(Items from a dataset)

☆ ☆ ☆ ☆

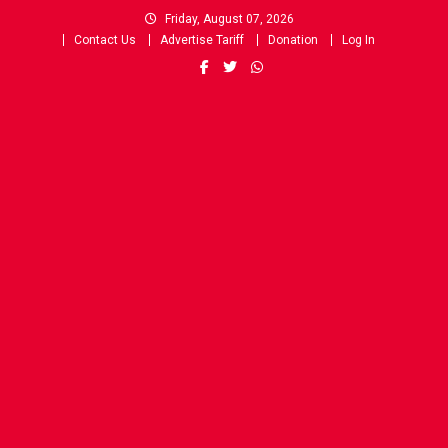
Skip
Friday, August 07, 2026
to
Contact Us
Advertise Tariff
Donation
Log In
content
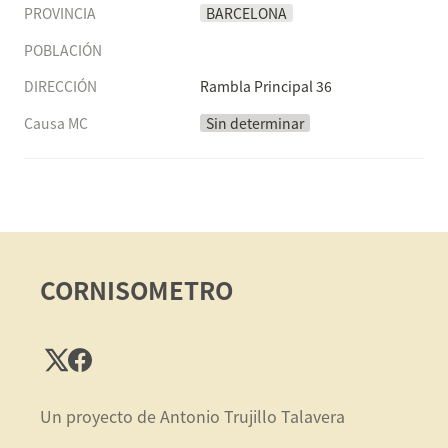
PROVINCIA
BARCELONA
POBLACIÓN
DIRECCIÓN
Rambla Principal 36
Causa MC
Sin determinar
CORNISOMETRO
Un proyecto de Antonio Trujillo Talavera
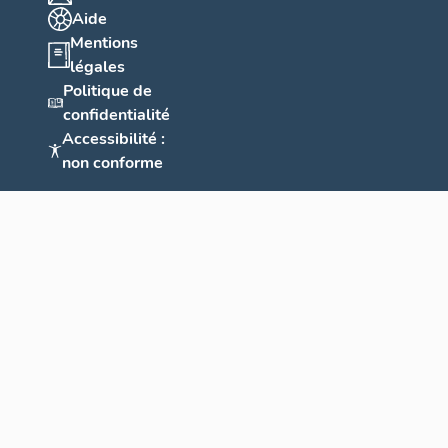
Aide
Mentions
légales
Politique de
confidentialité
Accessibilité :
non conforme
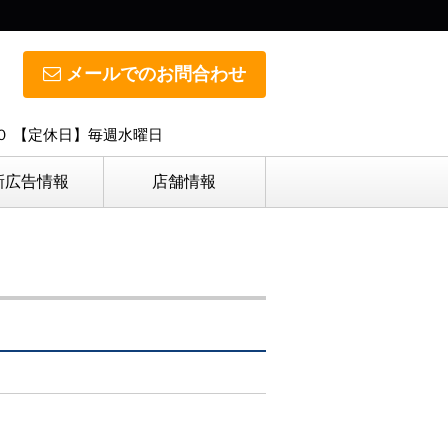
メールでのお問合わせ
０ 【定休日】毎週水曜日
新広告情報
店舗情報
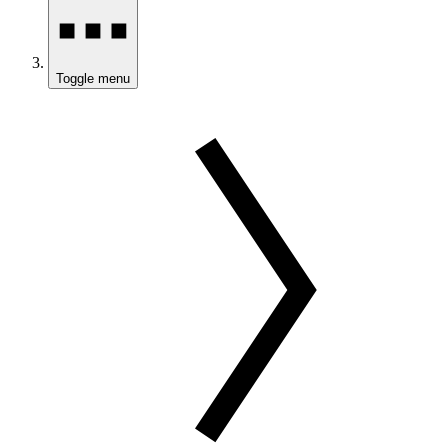
Toggle menu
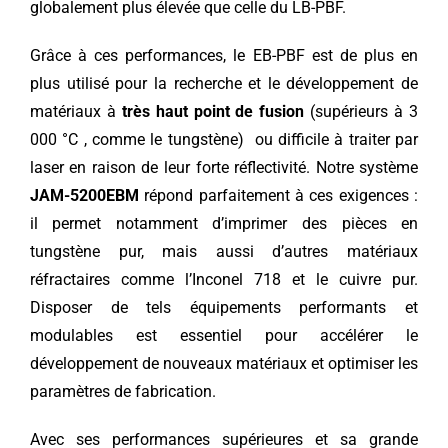
globalement plus élevée que celle du LB-PBF.
Grâce à ces performances, le EB-PBF est de plus en
plus utilisé pour la recherche et le développement de
matériaux à
très haut point de fusion
(supérieurs à 3
000 °C , comme le tungstène) ou difficile à traiter par
laser en raison de leur forte réflectivité. Notre système
JAM-5200EBM
répond parfaitement à ces exigences :
il permet notamment d’imprimer des pièces en
tungstène pur, mais aussi d’autres matériaux
réfractaires comme l’Inconel 718 et le cuivre pur.
Disposer de tels équipements performants et
modulables est essentiel pour accélérer le
développement de nouveaux matériaux et optimiser les
paramètres de fabrication.
Avec ses performances supérieures et sa grande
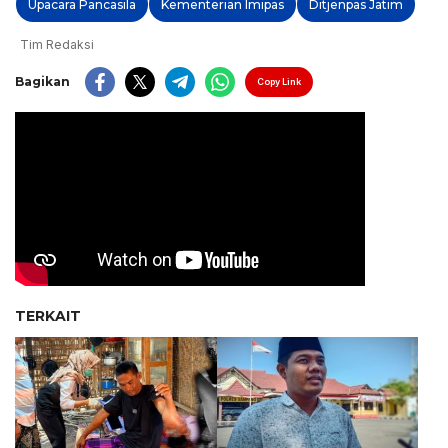
Upacara Pancasila
Kementerian Imipas
Ditjenpas Jatim
Tim Redaksi
Bagikan
Copy Link
TERKAIT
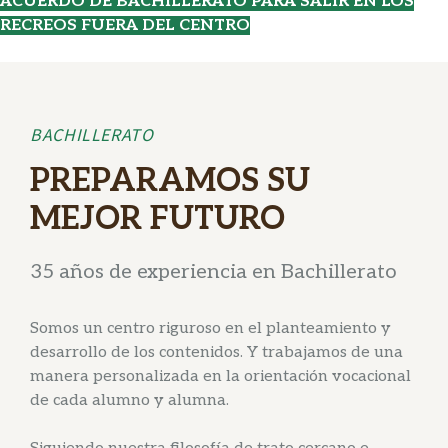
ACUERDO DE BACHILLERATO PARA SALIR EN LOS
RECREOS FUERA DEL CENTRO
BACHILLERATO
PREPARAMOS SU
MEJOR FUTURO
35 años de experiencia en Bachillerato
Somos un centro riguroso en el planteamiento y
desarrollo de los contenidos. Y trabajamos de una
manera personalizada en la orientación vocacional
de cada alumno y alumna.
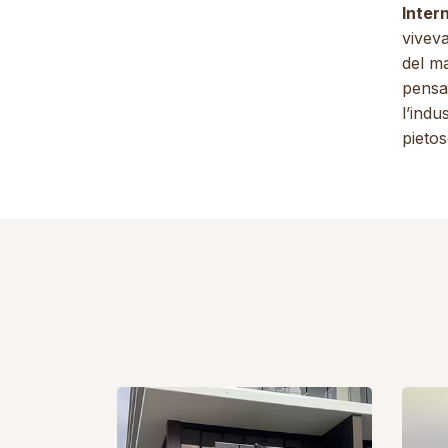
Inter
viveva
del ma
pensa
l’indu
pietos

☆ ☆ ☆ ☆

What is being asked: The job is to copy all the records precisely while omitting any picture.

Task response:
Skip
Friday, August 07, 2026
to
Contact Us
Advertise Tariff
Donation
Log In
content
PROVINCIA
BARCELONA
POBLACIÓN
DIRECCIÓN
Rambla Principal 36
Causa MC
Sin determinar
CORNISOMETRO
Un proyecto de Antonio Trujillo Talavera
Aide
Mentions
légales
Politique de
confidentialité
Accessibilité :
non conforme
メールでのお問合わせ
０ 【定休日】毎週水曜日
新広告情報
店舗情報
Toggle menu
globalement plus élevée que celle du LB-PBF.
Grâce à ces performances, le EB-PBF est de plus en
plus utilisé pour la recherche et le développement de
matériaux à
très haut point de fusion
(supérieurs à 3
000 °C , comme le tungstène) ou difficile à traiter par
laser en raison de leur forte réflectivité. Notre système
JAM-5200EBM
répond parfaitement à ces exigences :
il permet notamment d’imprimer des pièces en
tungstène pur, mais aussi d’autres matériaux
réfractaires comme l’Inconel 718 et le cuivre pur.
Disposer de tels équipements performants et
modulables est essentiel pour accélérer le
développement de nouveaux matériaux et optimiser les
paramètres de fabrication.
Avec ses performances supérieures et sa grande
Upacara Pancasila
Kementerian Imipas
Ditjenpas Jatim
Tim Redaksi
Bagikan
Copy Link
TERKAIT
ACUERDO DE BACHILLERATO PARA SALIR EN LOS
RECREOS FUERA DEL CENTRO
BACHILLERATO
PREPARAMOS SU
MEJOR FUTURO
35 años de experiencia en Bachillerato
Somos un centro riguroso en el planteamiento y
desarrollo de los contenidos. Y trabajamos de una
manera personalizada en la orientación vocacional
de cada alumno y alumna.
Inter
viveva
del ma
pensa
l’indu
pietos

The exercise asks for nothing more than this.